With her  Wonder, girl!  series she explains that she was highly aware that teens frequently viewed twenty-somethings as representatives of “what is possible, if not desirable. So, everything was shot in a hybrid environmental portraiture/editorial style, as though you are looking through your favorite magazine.”  The message she imparts here is  “Look at how cool all these young women are, and every single one of them is breaking stereotypes of some kind.  This means that whoever you are, no matter how unique, you are cool, too, so rock you,” she stresses.


For her  Life Sentence  project, Fortlage wanted to “help judges, juries, and the general public better understand the lifelong and often debilitating effects of sexual assault on women…  Some women will sleep in their closets for years out of a need for protection.  Others will go through one broken relationship after another, or turn to substances.  Some will end up with chronic illnesses.” All these scenarios the artist terms accurately as “life sentences for the victim.  The perpetrator of the crime, on the other hand, will often get a mere slap on the wrist, as though the embarrassment of getting caught has already caused them to suffer enough.  My goal is to change this. The thought is that perhaps if judges and juries could see an actual visual of what the victim’s life is like, perhaps it will resonate more, and the sentencing will become more equitable.”

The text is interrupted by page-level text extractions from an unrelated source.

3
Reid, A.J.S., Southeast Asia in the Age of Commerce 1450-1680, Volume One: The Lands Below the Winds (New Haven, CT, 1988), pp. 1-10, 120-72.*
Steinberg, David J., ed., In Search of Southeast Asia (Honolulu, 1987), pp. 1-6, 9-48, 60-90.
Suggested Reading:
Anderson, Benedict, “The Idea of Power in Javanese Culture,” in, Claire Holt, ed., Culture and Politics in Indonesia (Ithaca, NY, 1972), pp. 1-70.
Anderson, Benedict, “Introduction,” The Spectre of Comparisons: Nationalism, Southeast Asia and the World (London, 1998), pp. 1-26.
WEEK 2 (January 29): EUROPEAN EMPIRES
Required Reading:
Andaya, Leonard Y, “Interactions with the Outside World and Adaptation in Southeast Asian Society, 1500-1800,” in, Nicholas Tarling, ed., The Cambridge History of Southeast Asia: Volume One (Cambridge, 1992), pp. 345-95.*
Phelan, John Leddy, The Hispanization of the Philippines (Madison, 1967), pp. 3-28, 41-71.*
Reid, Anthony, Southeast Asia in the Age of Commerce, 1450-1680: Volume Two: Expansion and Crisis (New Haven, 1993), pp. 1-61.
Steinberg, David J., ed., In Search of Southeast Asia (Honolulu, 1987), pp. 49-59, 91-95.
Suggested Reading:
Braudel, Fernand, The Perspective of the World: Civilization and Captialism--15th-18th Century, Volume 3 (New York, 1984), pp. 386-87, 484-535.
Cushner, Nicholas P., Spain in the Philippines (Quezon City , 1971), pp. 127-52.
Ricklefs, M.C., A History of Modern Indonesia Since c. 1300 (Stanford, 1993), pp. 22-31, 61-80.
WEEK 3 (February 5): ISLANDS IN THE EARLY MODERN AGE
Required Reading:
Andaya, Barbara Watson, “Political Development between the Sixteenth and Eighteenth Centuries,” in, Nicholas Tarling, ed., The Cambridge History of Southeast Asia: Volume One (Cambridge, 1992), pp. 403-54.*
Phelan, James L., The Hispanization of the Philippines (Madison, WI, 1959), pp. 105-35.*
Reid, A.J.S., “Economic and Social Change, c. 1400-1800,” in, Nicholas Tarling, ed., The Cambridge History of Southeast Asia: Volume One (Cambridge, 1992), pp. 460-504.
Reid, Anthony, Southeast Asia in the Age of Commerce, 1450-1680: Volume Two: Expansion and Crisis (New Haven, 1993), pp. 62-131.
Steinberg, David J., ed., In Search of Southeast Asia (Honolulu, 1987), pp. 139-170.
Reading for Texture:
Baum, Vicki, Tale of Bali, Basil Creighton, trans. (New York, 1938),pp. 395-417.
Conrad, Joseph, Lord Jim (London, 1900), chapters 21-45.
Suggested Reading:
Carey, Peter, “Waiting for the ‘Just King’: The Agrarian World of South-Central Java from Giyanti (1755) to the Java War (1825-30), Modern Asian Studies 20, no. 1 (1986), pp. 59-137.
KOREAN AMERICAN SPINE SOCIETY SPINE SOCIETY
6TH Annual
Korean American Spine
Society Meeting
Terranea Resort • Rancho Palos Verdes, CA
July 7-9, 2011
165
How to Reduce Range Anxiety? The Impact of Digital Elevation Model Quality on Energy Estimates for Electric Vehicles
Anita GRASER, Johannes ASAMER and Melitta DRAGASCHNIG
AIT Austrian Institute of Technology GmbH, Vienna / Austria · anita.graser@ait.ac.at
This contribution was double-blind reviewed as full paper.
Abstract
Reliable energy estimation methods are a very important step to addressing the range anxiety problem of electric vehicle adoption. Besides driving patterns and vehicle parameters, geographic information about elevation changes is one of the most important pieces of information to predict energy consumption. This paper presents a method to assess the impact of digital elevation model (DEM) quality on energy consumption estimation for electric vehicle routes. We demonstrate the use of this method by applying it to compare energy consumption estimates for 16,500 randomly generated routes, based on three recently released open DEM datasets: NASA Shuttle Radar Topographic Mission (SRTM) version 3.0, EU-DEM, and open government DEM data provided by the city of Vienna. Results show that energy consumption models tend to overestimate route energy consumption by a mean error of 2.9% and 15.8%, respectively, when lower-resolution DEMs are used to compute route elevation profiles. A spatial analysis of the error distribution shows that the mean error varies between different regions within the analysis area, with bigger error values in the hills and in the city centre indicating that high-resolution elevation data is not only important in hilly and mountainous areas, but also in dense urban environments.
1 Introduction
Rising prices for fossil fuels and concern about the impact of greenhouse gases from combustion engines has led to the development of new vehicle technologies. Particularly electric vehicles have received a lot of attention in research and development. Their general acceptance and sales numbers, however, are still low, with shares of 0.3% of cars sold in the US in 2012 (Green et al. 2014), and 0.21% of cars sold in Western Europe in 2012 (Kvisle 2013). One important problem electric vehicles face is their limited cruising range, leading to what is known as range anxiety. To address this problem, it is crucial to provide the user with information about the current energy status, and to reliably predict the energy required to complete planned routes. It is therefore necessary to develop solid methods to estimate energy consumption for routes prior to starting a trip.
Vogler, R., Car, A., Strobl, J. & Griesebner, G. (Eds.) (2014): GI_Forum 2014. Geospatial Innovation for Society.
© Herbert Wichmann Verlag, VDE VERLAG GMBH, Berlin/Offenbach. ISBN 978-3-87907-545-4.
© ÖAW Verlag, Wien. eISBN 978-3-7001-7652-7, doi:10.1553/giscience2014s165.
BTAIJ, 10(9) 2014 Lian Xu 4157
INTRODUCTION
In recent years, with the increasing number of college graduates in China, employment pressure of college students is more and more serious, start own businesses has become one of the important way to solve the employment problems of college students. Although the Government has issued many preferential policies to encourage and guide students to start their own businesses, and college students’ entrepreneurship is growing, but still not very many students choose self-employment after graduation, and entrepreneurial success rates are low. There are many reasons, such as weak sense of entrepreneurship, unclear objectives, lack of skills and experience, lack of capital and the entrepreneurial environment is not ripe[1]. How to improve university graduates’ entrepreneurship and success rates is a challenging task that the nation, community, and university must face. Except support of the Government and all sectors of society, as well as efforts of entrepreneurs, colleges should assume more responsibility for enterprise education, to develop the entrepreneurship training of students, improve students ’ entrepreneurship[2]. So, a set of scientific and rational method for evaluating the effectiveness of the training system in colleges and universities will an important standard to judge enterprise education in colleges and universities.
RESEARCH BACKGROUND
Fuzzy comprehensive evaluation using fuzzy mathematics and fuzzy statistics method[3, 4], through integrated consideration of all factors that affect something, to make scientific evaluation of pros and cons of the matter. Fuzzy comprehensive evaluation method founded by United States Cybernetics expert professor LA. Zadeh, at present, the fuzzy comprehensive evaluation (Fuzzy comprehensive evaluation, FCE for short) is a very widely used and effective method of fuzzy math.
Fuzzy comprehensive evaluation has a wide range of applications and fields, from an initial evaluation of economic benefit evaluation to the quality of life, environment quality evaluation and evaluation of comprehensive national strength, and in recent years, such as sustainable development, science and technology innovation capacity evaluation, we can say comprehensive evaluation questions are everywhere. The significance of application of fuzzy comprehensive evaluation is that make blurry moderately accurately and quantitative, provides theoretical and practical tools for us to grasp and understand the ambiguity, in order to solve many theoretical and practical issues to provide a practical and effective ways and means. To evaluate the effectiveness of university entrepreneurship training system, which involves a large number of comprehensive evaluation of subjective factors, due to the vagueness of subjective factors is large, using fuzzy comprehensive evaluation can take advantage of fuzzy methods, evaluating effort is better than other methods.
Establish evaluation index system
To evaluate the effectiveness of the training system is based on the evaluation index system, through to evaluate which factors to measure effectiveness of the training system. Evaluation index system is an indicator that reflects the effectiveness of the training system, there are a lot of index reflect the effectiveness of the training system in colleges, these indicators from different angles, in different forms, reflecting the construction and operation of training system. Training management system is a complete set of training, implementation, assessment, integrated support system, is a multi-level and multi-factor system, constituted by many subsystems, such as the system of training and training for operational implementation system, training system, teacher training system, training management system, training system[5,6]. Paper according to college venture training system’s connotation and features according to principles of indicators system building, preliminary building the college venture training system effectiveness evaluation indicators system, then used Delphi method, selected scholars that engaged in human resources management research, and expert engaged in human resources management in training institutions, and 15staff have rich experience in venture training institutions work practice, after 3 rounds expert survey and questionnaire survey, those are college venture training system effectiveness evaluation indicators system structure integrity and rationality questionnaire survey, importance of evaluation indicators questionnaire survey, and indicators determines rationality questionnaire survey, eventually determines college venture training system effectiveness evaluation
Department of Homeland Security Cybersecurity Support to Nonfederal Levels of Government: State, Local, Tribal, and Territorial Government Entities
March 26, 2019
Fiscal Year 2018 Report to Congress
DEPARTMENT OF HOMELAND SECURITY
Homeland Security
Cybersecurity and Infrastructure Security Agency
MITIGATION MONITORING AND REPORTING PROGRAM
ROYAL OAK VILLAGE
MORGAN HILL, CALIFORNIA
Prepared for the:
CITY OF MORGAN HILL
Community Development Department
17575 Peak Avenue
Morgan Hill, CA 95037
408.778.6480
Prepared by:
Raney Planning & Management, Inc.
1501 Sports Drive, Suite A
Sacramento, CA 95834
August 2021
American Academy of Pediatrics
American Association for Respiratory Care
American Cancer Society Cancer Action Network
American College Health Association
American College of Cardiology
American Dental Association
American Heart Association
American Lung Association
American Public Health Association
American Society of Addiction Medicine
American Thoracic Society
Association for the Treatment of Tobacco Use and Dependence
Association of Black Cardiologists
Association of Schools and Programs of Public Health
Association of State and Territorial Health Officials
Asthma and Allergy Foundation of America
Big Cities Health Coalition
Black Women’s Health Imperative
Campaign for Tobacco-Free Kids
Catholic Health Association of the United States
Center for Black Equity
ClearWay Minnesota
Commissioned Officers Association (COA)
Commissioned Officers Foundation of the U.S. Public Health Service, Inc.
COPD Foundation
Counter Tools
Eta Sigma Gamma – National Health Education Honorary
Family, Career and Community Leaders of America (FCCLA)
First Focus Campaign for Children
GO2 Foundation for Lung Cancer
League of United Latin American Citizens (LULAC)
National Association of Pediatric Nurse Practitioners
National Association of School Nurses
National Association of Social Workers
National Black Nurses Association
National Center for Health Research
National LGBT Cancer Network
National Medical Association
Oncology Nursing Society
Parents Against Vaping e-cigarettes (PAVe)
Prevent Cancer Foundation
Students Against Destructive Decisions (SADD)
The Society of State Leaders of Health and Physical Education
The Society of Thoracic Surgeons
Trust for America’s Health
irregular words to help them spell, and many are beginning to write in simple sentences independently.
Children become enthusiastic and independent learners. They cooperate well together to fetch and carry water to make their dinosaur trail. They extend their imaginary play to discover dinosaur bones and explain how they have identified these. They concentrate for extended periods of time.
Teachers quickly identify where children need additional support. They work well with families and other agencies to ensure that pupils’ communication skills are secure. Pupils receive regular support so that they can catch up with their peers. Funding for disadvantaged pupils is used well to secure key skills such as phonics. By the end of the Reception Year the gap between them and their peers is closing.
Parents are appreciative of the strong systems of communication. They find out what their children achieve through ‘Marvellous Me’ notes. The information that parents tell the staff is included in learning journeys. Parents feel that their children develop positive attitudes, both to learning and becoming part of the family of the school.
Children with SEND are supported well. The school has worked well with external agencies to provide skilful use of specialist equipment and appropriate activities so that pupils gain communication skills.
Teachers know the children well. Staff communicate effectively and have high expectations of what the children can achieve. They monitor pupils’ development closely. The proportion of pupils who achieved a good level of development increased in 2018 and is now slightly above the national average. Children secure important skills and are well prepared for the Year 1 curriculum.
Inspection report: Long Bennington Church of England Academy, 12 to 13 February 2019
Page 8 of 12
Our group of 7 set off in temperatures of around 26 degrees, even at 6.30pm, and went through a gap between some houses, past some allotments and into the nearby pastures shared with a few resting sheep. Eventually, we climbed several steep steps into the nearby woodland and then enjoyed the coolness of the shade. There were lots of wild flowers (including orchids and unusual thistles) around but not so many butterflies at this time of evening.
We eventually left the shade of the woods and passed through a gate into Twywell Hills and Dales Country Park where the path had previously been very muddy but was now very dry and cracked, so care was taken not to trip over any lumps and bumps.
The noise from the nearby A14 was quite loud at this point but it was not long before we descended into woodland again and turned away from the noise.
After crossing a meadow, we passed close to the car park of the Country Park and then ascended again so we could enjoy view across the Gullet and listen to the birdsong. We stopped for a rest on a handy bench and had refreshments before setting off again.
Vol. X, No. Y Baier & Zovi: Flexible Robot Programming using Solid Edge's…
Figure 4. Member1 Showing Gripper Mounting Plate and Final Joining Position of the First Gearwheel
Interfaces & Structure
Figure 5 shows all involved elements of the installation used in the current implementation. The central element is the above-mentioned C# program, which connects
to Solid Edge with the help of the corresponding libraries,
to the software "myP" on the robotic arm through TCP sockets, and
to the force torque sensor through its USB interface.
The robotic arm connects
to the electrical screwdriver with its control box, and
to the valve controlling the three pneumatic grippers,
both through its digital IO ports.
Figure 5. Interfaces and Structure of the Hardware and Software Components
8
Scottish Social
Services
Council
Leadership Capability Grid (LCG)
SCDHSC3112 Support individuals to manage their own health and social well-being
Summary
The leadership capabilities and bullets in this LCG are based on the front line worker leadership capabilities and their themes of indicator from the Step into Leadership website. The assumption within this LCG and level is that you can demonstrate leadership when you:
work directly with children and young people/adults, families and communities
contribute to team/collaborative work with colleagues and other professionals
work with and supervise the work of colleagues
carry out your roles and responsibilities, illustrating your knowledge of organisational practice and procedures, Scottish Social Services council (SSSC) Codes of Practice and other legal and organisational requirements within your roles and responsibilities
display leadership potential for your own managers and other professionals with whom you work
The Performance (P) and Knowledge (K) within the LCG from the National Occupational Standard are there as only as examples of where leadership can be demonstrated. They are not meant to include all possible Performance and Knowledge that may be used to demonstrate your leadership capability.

Although Fortlage’s work is highly realistic, it also evokes a quality that is both intense and dream-like. The reason? “I want the viewer to have an immediate emotional reaction to my images, as opposed to an intellectual reaction.  My hope is that instead of having an opinion or beginning to assess my work as art, they will instead have a heart moment, one that will move them and inspire them in how they themselves move in the world.”


This desired intensity of action is just one aspect of what the artist wants to accomplish, however. “I also want the viewer to feel like the scene envelopes them, that all of a sudden, the scene has become all around them.  I try to accomplish this with light and luminance.  I push and pull the scene to create the enveloping process.”


As an artist and as a woman, Fortlage is deeply committed to creating work that continues to affect change for women and girls, and to work with other programs that are working for this same goal.


For the future, she says she’d like to “take things a bit more abstract so as to keep the viewer intrigued.  I am not sure exactly what that will look like just yet, but I am enjoying the steeping process.”


New work may steep, but her current images simmer with life, hope, and a passionate depiction of resilience. It is as fierce as it is fine.